Seeming to realize this, he withdrew. “No more mistrust?”

“Insecurity,” she insisted.

His nod was slow, accepting. Then he smiled again, a teasing sparkle entering his eyes. “And I won’t monopolize your emotions and allegiance. You can love other people. Even Jalal here. If you must.”

“As touching as this is, mind if you don’t evade me again?”

Haidar turned to Jalal, that coolness that had once made both her and Jalal believe he was indifferent again coating his face. “You said you were agonizing about how to mend the rift between us, were no doubt loitering because you didn’t know how to beg my forgiveness for your accusations.”
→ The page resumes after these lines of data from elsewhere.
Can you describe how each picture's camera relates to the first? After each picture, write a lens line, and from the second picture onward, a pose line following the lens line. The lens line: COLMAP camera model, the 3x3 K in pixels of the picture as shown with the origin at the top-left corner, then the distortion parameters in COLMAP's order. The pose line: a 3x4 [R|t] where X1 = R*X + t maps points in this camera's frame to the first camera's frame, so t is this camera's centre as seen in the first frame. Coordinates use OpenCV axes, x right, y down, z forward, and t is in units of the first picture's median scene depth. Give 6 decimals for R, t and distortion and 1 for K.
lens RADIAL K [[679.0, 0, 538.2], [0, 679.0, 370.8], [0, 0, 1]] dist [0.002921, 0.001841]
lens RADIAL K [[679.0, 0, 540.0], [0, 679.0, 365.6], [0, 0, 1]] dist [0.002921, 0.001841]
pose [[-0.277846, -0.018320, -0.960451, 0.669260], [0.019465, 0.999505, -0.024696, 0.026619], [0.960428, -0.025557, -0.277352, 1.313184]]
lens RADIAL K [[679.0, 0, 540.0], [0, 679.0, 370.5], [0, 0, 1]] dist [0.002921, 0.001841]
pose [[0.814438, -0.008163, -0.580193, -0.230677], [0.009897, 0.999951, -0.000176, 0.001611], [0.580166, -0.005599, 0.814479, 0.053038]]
Jalal took a threatening step closer. “Now, listen here—”

Haidar cut him off smoothly. “You wanted to because you thought they were wrong. What rationalization did you come up with for my actions to think that?”

Glowering at Haidar, Jalal exhaled. “I thought you didn’t know why she wanted the money, but being the stupid sap that you are when it comes to her, you gave it to her without question.”

Haidar’s smile was the essence of concession and self-deprecation. “You think she’s that stupid? She asked me for money over many years, every time with a reason, saying she couldn’t ask our father, and didn’t have enough money herself. I realized both were lies, assumed she demanded it as…tribute from me, as a proof of love and loyalty. Once I understood this, I sometimes gifted her with major sums, just because. I never suspected she had an insurrectionist agenda. The worst I suspected was that she’d do nothing philanthropic with it.”